Finally, a fabulicious alternative to potatoes and rice! Quinoa (KEE-no-ah) is an ancient Incan superfood, 100% gluten-free, loaded with iron and B-vitamins. Even better, it’s a complete protein, a rare bonus in plants! High flavor, low-carb quinoa is healthier than traditional side dishes. Eating carbs in the evening tends to accumulate added pounds during the night. So I find it best to either skip carbs at supper, or eat this delicious quinoa melange. Inspired by Greek pilaf, it is loaded with tasty mushrooms, veggies, with high-anti-oxidant turmeric for a subtle hint of Middle Eastern flavor.
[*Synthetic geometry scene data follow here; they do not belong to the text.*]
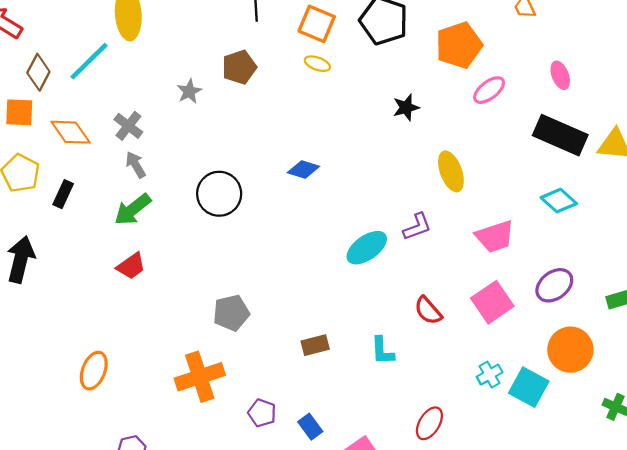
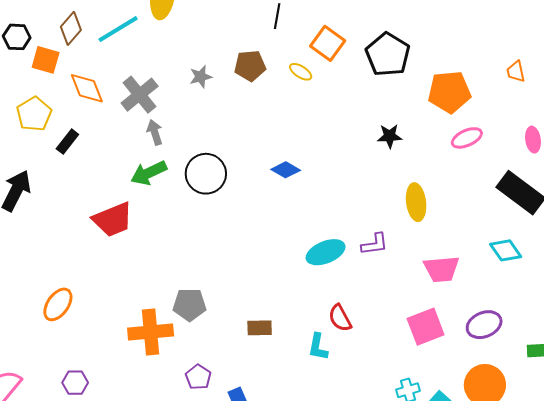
yellow ellipse: (317, 64) -> (301, 72), moved
gray cross: (128, 126) -> (140, 95), size x1.4
gray arrow: (136, 165) -> (155, 132), moved
green arrow: (133, 209) -> (149, 173), moved
red trapezoid: (131, 266) -> (113, 220), size x1.5
red semicircle: (428, 311) -> (340, 318), moved
gray pentagon: (231, 313) -> (190, 305), moved

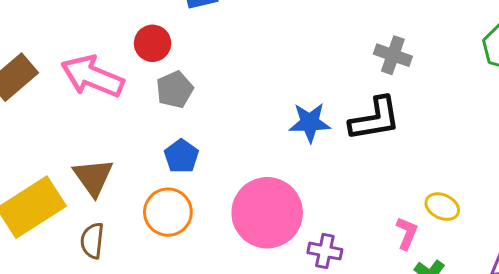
Quinoa is actually not a grain, but rather a seed related to beets and spinach. Some Paleo enthusiasts consider it too similar to a grain, so you can decide for yourself. My rule of thumb is to soak and sprout my seeds, so they cook quicker and are easier to digest. To sprout, soak dry quinoa 8 hours or overnight in water with a few drops of lemon or vinegar. Rinse and drain well. You can also buy pre-sprouted quinoa by TruRoots in any healthy grocery. Garnish with parsley or cilantro and a bit of lemon. Serves 4.
Ingredients
- 3 tablespoons coconut oil
- 1 medium onion, sliced
- 2 cloves garlic, diced
- 1 cup mushrooms, sliced
- 3/4 cup sprouted quinoa
- 1 1/2 cups broth or filtered water
- About 1/4 teaspoon unprocessed salt, or more to taste
- Some black pepper
- 2 teaspoons ground turmeric
- handful fresh parsley or cilantro, chopped
- 1/2 cup sliced green onions or peas
- A slice of lemon to garnish, if desired
- 1/4 cup toasted pine nuts and/or almonds (optional)
Instructions
- In a medium skillet over medium heat, melt the oil. Sauté the onion and garlic till they begin to soften. Add mushrooms and sauté 3-4 minutes. Stir in the quinoa, water, salt, pepper, and turmeric. Bring to a boil, and turn down the heat to barely simmer for 25 minutes. Keep and eye on it, and if it gets dry, add more water so it doesn't stick to the pan.
- When the quinoa is almost completely soften, stir in chopped parsley or cilantro, green onions or peas. Garnish with optional pine nuts or almonds. Serve with lemon slices, if you wish.